To her credit, Hillary Clinton has learned – and matured. Having just turned sixty, she is far more settled, sobered and softer than she was as an edgy, anxious forty-five-year-old. Moreover, fifteen years in the maelstrom of national politics and amid the glare of the celebrity culture have taught her how to project that ease onto the national stage. Her tremendous fame helps, generating excitement and brouhaha befitting royalty wherever she goes. Happy to be running her own political career rather than serving her husband’s, she has been more self-assured, resolved, and charming as New York’s Senator than she ever was as First Lady. She appears less remote, impassive, unnaturally-perfect and ruthless. She laughs more frequently and more freely – but still risks falling into the forced cackle that Jon Stewart has mocked (back when the writers weren’t striking and we could enjoy politics a whole lot more by seeing it through his eyes – and through Stephen Colbert’s).
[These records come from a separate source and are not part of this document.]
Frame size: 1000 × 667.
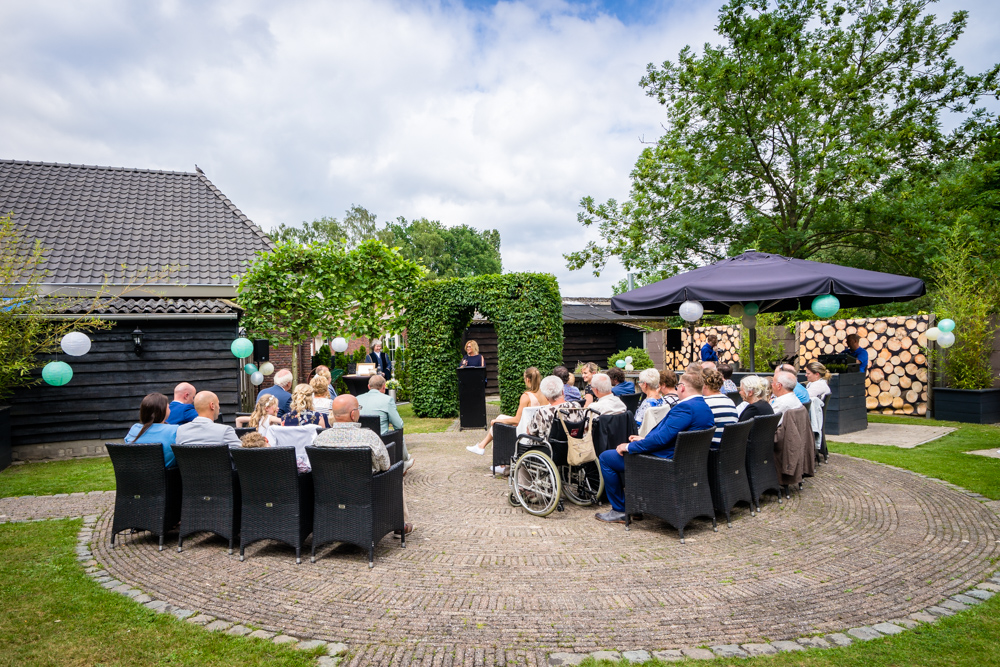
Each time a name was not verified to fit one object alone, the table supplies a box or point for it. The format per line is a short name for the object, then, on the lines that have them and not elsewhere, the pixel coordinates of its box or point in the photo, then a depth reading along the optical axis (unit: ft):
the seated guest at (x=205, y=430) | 15.08
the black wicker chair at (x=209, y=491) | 14.43
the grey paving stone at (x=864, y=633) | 9.73
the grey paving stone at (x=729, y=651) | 9.22
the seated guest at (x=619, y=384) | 23.16
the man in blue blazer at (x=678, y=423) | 14.51
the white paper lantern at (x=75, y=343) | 25.57
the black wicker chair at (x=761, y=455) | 16.93
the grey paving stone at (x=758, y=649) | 9.26
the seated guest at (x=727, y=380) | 23.77
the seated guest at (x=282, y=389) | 22.39
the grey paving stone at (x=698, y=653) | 9.16
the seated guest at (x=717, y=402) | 16.25
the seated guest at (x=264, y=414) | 17.25
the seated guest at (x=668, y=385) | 17.87
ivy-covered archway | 40.06
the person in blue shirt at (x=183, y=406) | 17.98
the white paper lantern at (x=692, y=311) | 28.19
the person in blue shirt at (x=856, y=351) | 32.19
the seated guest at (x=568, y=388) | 21.21
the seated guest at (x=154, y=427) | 15.49
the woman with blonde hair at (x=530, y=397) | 21.26
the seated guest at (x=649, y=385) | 17.60
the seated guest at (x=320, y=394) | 20.54
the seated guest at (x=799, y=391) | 20.18
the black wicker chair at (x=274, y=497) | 13.67
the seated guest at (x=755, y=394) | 18.15
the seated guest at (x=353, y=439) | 14.11
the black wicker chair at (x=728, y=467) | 15.53
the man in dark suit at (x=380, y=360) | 45.06
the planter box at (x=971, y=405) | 32.53
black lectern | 36.86
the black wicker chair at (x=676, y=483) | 14.44
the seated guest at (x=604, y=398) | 17.28
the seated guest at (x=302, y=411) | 17.65
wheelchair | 16.83
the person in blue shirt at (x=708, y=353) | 33.40
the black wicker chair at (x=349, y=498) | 13.16
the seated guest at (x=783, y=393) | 19.03
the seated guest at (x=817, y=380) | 23.16
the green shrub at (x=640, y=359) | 48.78
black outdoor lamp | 31.04
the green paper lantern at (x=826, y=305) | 23.45
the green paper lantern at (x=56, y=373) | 25.49
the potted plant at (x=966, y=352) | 32.58
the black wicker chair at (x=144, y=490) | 14.87
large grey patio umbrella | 21.93
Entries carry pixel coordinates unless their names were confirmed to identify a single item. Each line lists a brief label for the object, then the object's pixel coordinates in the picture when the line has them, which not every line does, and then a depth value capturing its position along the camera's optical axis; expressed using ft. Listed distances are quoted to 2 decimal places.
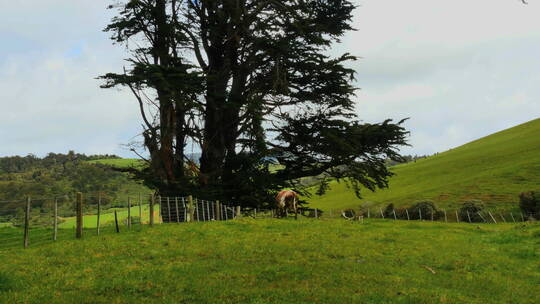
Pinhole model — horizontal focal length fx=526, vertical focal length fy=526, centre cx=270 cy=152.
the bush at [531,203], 155.67
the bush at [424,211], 163.22
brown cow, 110.32
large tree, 104.76
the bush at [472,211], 164.04
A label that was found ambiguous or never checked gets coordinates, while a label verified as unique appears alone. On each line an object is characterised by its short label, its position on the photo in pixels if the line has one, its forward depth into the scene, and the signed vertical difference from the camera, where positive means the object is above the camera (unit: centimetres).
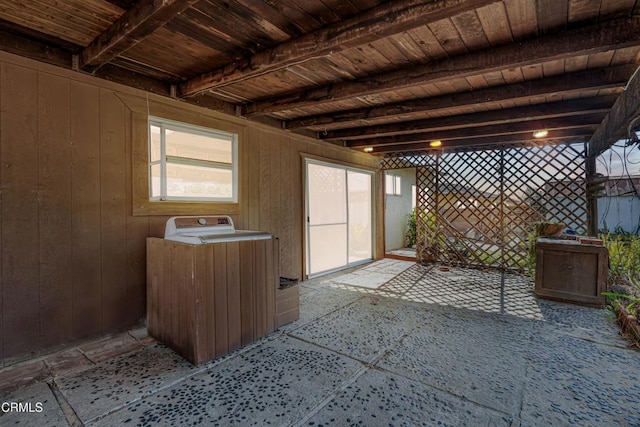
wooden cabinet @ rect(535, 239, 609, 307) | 328 -80
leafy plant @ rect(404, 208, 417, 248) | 783 -72
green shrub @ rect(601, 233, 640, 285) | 359 -76
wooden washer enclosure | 213 -72
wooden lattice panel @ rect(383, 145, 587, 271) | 478 +13
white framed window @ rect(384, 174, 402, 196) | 763 +54
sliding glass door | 465 -21
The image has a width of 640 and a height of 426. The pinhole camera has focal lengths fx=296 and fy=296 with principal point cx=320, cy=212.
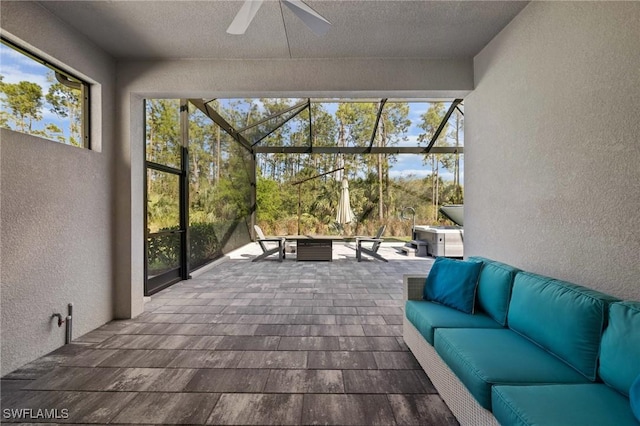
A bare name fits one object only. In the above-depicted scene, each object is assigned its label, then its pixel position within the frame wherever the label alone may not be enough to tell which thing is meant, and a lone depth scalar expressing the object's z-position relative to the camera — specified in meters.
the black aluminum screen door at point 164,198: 4.12
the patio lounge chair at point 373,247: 7.13
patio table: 7.10
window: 2.26
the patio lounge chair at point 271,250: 7.16
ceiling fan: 2.08
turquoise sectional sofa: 1.26
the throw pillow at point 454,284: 2.41
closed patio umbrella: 8.17
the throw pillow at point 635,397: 1.14
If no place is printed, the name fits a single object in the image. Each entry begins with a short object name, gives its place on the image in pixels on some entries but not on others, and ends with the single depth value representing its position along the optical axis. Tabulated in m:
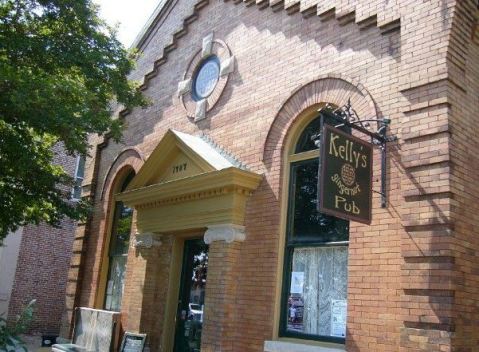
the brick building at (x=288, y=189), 6.27
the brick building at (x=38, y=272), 19.33
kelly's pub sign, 6.04
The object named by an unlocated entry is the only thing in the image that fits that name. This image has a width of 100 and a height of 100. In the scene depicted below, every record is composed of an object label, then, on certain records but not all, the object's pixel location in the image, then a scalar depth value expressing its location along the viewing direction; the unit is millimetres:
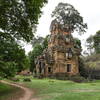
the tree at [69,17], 31629
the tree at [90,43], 43219
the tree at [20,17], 10904
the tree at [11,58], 11202
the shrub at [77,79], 22638
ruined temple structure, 25220
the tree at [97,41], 37572
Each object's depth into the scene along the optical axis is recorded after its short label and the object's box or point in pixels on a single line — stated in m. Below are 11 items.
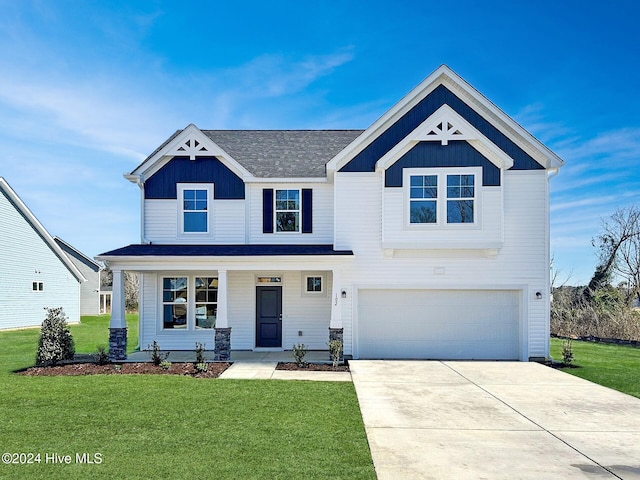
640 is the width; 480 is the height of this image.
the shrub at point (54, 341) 11.33
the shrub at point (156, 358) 11.46
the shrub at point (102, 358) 11.63
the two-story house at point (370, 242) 12.68
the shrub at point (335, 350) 11.75
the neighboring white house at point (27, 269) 22.72
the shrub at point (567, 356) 12.25
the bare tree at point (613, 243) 23.28
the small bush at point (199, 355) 11.25
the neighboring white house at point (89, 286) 33.84
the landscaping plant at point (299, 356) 11.63
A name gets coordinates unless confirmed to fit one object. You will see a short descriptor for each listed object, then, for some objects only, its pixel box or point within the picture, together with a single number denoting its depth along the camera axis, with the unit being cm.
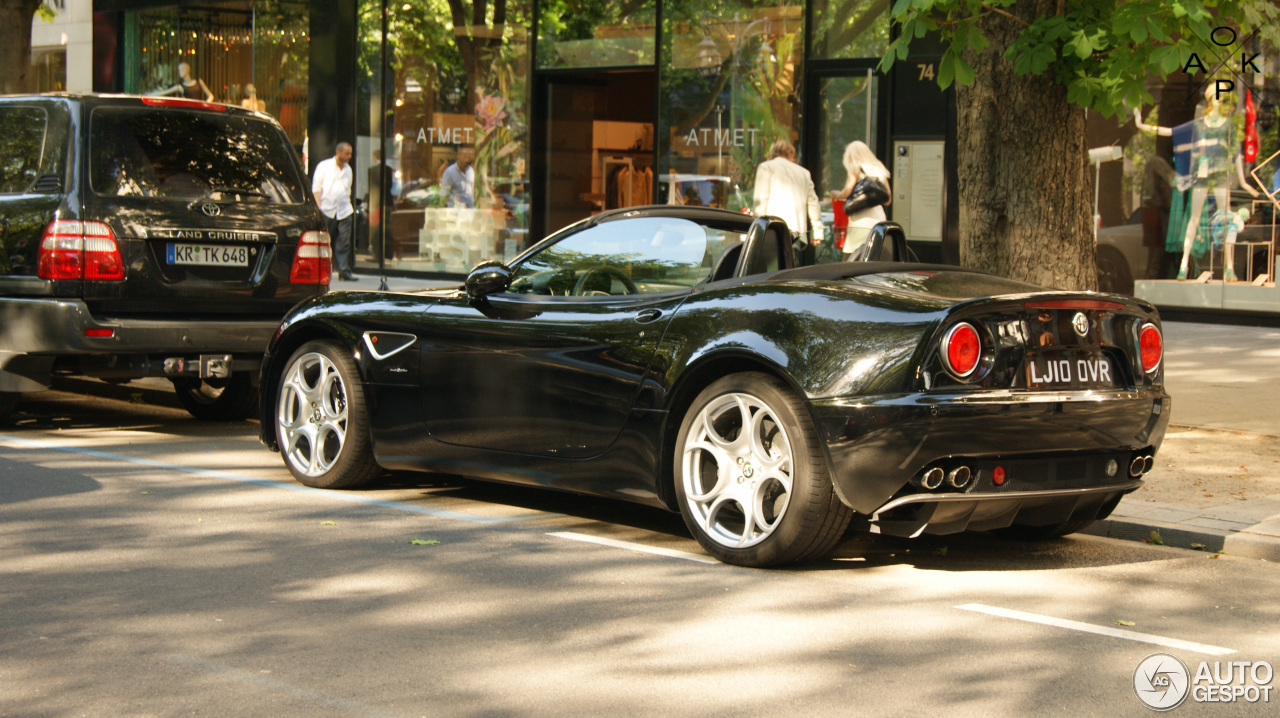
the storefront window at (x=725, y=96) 1691
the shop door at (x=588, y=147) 1892
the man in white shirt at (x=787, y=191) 1411
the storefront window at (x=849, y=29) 1602
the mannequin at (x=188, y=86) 2459
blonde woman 1444
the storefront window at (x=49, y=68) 2714
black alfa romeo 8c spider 524
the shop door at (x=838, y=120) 1612
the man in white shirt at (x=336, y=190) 1958
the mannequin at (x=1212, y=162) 1463
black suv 852
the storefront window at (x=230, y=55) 2252
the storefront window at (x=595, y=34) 1828
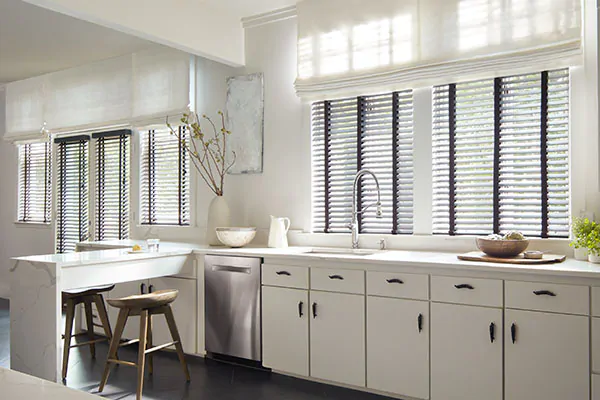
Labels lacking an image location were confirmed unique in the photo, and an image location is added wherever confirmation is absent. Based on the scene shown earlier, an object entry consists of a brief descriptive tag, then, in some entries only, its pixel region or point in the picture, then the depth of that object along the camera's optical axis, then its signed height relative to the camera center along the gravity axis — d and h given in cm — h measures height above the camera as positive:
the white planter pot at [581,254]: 313 -31
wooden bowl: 313 -27
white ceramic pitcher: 416 -24
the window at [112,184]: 583 +21
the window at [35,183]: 680 +27
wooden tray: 297 -33
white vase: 455 -13
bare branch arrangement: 481 +51
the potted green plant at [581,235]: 302 -19
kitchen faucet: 387 -6
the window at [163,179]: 527 +25
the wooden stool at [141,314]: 334 -75
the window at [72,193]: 631 +13
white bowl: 421 -27
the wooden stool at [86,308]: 386 -82
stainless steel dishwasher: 386 -79
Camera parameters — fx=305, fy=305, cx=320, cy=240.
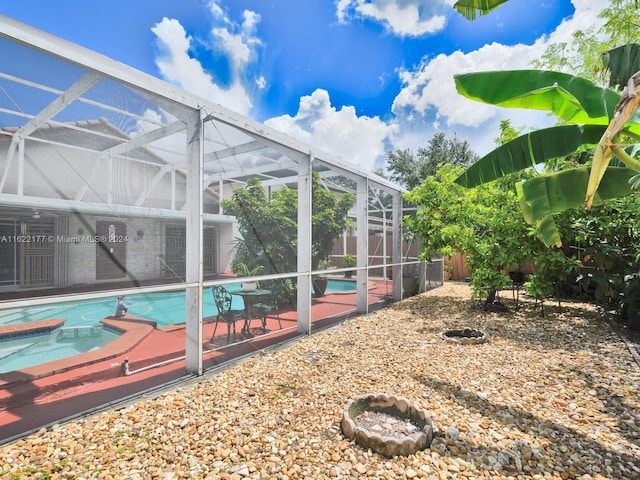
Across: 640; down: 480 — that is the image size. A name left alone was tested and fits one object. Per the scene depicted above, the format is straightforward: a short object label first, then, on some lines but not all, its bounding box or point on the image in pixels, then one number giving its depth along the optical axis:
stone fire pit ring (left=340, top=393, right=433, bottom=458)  2.02
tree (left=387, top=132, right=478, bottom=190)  19.72
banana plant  2.38
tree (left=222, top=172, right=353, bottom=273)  4.30
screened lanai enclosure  2.32
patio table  4.20
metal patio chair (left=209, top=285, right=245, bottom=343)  4.07
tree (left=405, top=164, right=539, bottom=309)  5.76
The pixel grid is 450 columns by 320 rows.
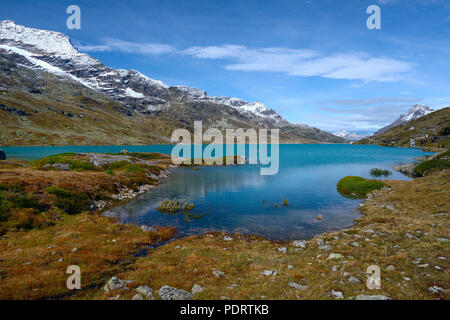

Still, for all her progress, Hillary is surrounded and upstaged by three particular maestros of mass magnetism. Bill Clinton has proven that even at a funeral for Coretta Scott King, he can play the bubbly Bubba while she remains the forbidding schoolmarm. Her rival Barack Obama is also compulsively cuddly, appearing to be every Democrat’s cute younger brother while she seems to be the stiff older sister. And the ever-sunny John Edwards is the smiley-est, seemingly happiest politician since Jimmy Carter’s ultimately deceptive 1976 smile-fest. (Sad but true: gender issues clearly play a role here in shaping public perceptions of both men and women about both men and women on the public stage).

With Democrats like that around, Hillary better do what she has done throughout her career – wow people with her brains, her work ethic, her skills. Meanwhile, she should hope that if she is the Democratic nominee, the Republicans go more with a Bob Dole or Richard Nixon type than with a Ronald Reagan replacement. In fact, Hillary Clinton has much to learn from Richard Nixon, a politician she and her peers so detested. Nixon understood that, at the end of the day, Americans know it is far more important to respect the president than to like him – or her. Hillary Clinton and her people better hope that this remains true, even amid today’s celebrity-sotted culture.